> _EXERCISE REQUIREMENTS_:
Return every line of the listing below verbatim, keeping the original order and line breaks.

> _RECORDS SUPPLIED_:
=== Section Start ===
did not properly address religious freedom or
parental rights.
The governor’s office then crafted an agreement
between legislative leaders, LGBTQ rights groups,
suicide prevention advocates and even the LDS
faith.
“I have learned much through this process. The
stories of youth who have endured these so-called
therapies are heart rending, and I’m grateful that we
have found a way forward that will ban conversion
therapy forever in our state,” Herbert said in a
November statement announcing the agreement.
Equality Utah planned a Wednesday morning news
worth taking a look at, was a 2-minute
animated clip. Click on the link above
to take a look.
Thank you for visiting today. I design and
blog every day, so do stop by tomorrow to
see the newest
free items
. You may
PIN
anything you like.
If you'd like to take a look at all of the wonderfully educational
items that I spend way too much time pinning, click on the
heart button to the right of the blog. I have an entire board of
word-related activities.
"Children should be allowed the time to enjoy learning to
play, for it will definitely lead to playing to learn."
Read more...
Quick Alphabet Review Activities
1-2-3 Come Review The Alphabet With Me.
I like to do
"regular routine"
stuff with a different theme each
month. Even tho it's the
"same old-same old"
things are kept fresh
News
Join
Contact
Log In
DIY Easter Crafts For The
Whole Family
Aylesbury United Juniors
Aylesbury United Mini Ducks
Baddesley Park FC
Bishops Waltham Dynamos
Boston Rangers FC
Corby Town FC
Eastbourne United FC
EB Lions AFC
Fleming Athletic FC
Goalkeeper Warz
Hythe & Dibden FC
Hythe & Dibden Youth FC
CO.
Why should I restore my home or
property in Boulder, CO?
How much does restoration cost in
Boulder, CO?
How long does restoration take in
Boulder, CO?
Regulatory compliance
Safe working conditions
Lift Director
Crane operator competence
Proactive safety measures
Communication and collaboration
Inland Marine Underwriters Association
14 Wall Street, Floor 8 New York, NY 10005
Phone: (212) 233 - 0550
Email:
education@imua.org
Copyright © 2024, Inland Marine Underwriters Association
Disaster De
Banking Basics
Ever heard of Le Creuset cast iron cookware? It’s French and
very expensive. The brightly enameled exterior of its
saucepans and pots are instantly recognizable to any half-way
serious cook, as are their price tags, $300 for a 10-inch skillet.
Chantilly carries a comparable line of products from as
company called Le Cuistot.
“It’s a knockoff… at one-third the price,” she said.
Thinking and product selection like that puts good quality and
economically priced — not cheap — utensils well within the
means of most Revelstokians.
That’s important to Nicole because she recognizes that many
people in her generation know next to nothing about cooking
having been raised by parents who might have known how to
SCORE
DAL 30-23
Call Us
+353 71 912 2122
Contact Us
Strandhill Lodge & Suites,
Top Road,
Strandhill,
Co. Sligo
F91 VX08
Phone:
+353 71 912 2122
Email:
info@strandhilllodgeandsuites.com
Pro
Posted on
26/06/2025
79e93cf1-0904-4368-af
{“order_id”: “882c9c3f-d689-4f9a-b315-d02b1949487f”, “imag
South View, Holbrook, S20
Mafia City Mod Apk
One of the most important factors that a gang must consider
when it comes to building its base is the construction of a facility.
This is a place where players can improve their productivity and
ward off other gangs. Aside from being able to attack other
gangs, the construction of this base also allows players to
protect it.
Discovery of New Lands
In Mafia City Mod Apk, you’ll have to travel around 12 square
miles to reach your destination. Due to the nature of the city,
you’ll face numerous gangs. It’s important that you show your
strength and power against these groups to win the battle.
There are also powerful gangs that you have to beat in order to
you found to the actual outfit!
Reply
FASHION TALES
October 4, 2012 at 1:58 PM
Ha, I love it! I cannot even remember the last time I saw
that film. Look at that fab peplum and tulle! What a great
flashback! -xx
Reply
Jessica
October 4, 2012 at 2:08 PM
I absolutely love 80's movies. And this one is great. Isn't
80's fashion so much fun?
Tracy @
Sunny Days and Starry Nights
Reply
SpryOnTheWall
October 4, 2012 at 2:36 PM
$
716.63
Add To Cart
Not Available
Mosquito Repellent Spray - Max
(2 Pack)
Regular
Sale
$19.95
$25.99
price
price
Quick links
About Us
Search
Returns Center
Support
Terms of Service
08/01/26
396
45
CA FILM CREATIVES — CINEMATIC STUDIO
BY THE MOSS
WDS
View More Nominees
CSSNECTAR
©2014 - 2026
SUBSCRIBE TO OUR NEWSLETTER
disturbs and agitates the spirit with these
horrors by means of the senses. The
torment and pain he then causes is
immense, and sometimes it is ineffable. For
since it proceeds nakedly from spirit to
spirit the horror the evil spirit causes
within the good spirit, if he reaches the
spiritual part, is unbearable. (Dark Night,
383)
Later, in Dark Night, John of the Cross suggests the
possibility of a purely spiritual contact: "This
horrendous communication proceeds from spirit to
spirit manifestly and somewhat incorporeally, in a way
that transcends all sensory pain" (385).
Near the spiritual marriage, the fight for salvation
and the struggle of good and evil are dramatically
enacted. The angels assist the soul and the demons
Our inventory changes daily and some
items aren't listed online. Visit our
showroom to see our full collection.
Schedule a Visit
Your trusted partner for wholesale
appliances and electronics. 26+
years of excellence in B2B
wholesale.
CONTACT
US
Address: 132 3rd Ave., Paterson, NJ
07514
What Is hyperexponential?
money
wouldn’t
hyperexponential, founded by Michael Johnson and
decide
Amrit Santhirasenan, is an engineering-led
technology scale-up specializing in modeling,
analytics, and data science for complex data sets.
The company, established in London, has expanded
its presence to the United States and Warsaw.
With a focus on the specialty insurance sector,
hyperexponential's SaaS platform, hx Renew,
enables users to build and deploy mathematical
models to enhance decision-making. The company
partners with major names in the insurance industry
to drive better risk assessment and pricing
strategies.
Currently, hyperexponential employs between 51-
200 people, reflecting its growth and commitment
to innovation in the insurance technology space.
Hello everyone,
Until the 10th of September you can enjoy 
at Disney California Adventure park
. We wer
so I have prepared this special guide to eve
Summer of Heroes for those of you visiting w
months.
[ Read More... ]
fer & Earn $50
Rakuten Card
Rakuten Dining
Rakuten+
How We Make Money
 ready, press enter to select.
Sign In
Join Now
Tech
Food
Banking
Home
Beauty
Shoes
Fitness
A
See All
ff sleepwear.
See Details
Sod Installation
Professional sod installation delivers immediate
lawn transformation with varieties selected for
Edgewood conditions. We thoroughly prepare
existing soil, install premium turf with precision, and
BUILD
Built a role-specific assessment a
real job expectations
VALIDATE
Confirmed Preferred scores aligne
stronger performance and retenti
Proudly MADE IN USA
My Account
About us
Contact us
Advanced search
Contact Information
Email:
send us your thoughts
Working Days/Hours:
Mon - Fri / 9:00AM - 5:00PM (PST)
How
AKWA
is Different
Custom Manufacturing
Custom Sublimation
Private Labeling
=== Section End ===
> _RESPONSE BOX_:
did not properly address religious freedom or
parental rights.
The governor’s office then crafted an agreement
between legislative leaders, LGBTQ rights groups,
suicide prevention advocates and even the LDS
faith.
“I have learned much through this process. The
stories of youth who have endured these so-called
therapies are heart rending, and I’m grateful that we
have found a way forward that will ban conversion
therapy forever in our state,” Herbert said in a
November statement announcing the agreement.
Equality Utah planned a Wednesday morning news
worth taking a look at, was a 2-minute
animated clip. Click on the link above
to take a look.
Thank you for visiting today. I design and
blog every day, so do stop by tomorrow to
see the newest
free items
. You may
PIN
anything you like.
If you'd like to take a look at all of the wonderfully educational
items that I spend way too much time pinning, click on the
heart button to the right of the blog. I have an entire board of
word-related activities.
"Children should be allowed the time to enjoy learning to
play, for it will definitely lead to playing to learn."
Read more...
Quick Alphabet Review Activities
1-2-3 Come Review The Alphabet With Me.
I like to do
"regular routine"
stuff with a different theme each
month. Even tho it's the
"same old-same old"
things are kept fresh
News
Join
Contact
Log In
DIY Easter Crafts For The
Whole Family
Aylesbury United Juniors
Aylesbury United Mini Ducks
Baddesley Park FC
Bishops Waltham Dynamos
Boston Rangers FC
Corby Town FC
Eastbourne United FC
EB Lions AFC
Fleming Athletic FC
Goalkeeper Warz
Hythe & Dibden FC
Hythe & Dibden Youth FC
CO.
Why should I restore my home or
property in Boulder, CO?
How much does restoration cost in
Boulder, CO?
How long does restoration take in
Boulder, CO?
Regulatory compliance
Safe working conditions
Lift Director
Crane operator competence
Proactive safety measures
Communication and collaboration
Inland Marine Underwriters Association
14 Wall Street, Floor 8 New York, NY 10005
Phone: (212) 233 - 0550
Email:
education@imua.org
Copyright © 2024, Inland Marine Underwriters Association
Disaster De
Banking Basics
Ever heard of Le Creuset cast iron cookware? It’s French and
very expensive. The brightly enameled exterior of its
saucepans and pots are instantly recognizable to any half-way
serious cook, as are their price tags, $300 for a 10-inch skillet.
Chantilly carries a comparable line of products from as
company called Le Cuistot.
“It’s a knockoff… at one-third the price,” she said.
Thinking and product selection like that puts good quality and
economically priced — not cheap — utensils well within the
means of most Revelstokians.
That’s important to Nicole because she recognizes that many
people in her generation know next to nothing about cooking
having been raised by parents who might have known how to
SCORE
DAL 30-23
Call Us
+353 71 912 2122
Contact Us
Strandhill Lodge & Suites,
Top Road,
Strandhill,
Co. Sligo
F91 VX08
Phone:
+353 71 912 2122
Email:
info@strandhilllodgeandsuites.com
Pro
Posted on
26/06/2025
79e93cf1-0904-4368-af
{“order_id”: “882c9c3f-d689-4f9a-b315-d02b1949487f”, “imag
South View, Holbrook, S20
Mafia City Mod Apk
One of the most important factors that a gang must consider
when it comes to building its base is the construction of a facility.
This is a place where players can improve their productivity and
ward off other gangs. Aside from being able to attack other
gangs, the construction of this base also allows players to
protect it.
Discovery of New Lands
In Mafia City Mod Apk, you’ll have to travel around 12 square
miles to reach your destination. Due to the nature of the city,
you’ll face numerous gangs. It’s important that you show your
strength and power against these groups to win the battle.
There are also powerful gangs that you have to beat in order to
you found to the actual outfit!
Reply
FASHION TALES
October 4, 2012 at 1:58 PM
Ha, I love it! I cannot even remember the last time I saw
that film. Look at that fab peplum and tulle! What a great
flashback! -xx
Reply
Jessica
October 4, 2012 at 2:08 PM
I absolutely love 80's movies. And this one is great. Isn't
80's fashion so much fun?
Tracy @
Sunny Days and Starry Nights
Reply
SpryOnTheWall
October 4, 2012 at 2:36 PM
$
716.63
Add To Cart
Not Available
Mosquito Repellent Spray - Max
(2 Pack)
Regular
Sale
$19.95
$25.99
price
price
Quick links
About Us
Search
Returns Center
Support
Terms of Service
08/01/26
396
45
CA FILM CREATIVES — CINEMATIC STUDIO
BY THE MOSS
WDS
View More Nominees
CSSNECTAR
©2014 - 2026
SUBSCRIBE TO OUR NEWSLETTER
disturbs and agitates the spirit with these
horrors by means of the senses. The
torment and pain he then causes is
immense, and sometimes it is ineffable. For
since it proceeds nakedly from spirit to
spirit the horror the evil spirit causes
within the good spirit, if he reaches the
spiritual part, is unbearable. (Dark Night,
383)
Later, in Dark Night, John of the Cross suggests the
possibility of a purely spiritual contact: "This
horrendous communication proceeds from spirit to
spirit manifestly and somewhat incorporeally, in a way
that transcends all sensory pain" (385).
Near the spiritual marriage, the fight for salvation
and the struggle of good and evil are dramatically
enacted. The angels assist the soul and the demons
Our inventory changes daily and some
items aren't listed online. Visit our
showroom to see our full collection.
Schedule a Visit
Your trusted partner for wholesale
appliances and electronics. 26+
years of excellence in B2B
wholesale.
CONTACT
US
Address: 132 3rd Ave., Paterson, NJ
07514
What Is hyperexponential?
money
wouldn’t
hyperexponential, founded by Michael Johnson and
decide
Amrit Santhirasenan, is an engineering-led
technology scale-up specializing in modeling,
analytics, and data science for complex data sets.
The company, established in London, has expanded
its presence to the United States and Warsaw.
With a focus on the specialty insurance sector,
hyperexponential's SaaS platform, hx Renew,
enables users to build and deploy mathematical
models to enhance decision-making. The company
partners with major names in the insurance industry
to drive better risk assessment and pricing
strategies.
Currently, hyperexponential employs between 51-
200 people, reflecting its growth and commitment
to innovation in the insurance technology space.
Hello everyone,
Until the 10th of September you can enjoy 
at Disney California Adventure park
. We wer
so I have prepared this special guide to eve
Summer of Heroes for those of you visiting w
months.
[ Read More... ]
fer & Earn $50
Rakuten Card
Rakuten Dining
Rakuten+
How We Make Money
 ready, press enter to select.
Sign In
Join Now
Tech
Food
Banking
Home
Beauty
Shoes
Fitness
A
See All
ff sleepwear.
See Details
Sod Installation
Professional sod installation delivers immediate
lawn transformation with varieties selected for
Edgewood conditions. We thoroughly prepare
existing soil, install premium turf with precision, and
BUILD
Built a role-specific assessment a
real job expectations
VALIDATE
Confirmed Preferred scores aligne
stronger performance and retenti
Proudly MADE IN USA
My Account
About us
Contact us
Advanced search
Contact Information
Email:
send us your thoughts
Working Days/Hours:
Mon - Fri / 9:00AM - 5:00PM (PST)
How
AKWA
is Different
Custom Manufacturing
Custom Sublimation
Private Labeling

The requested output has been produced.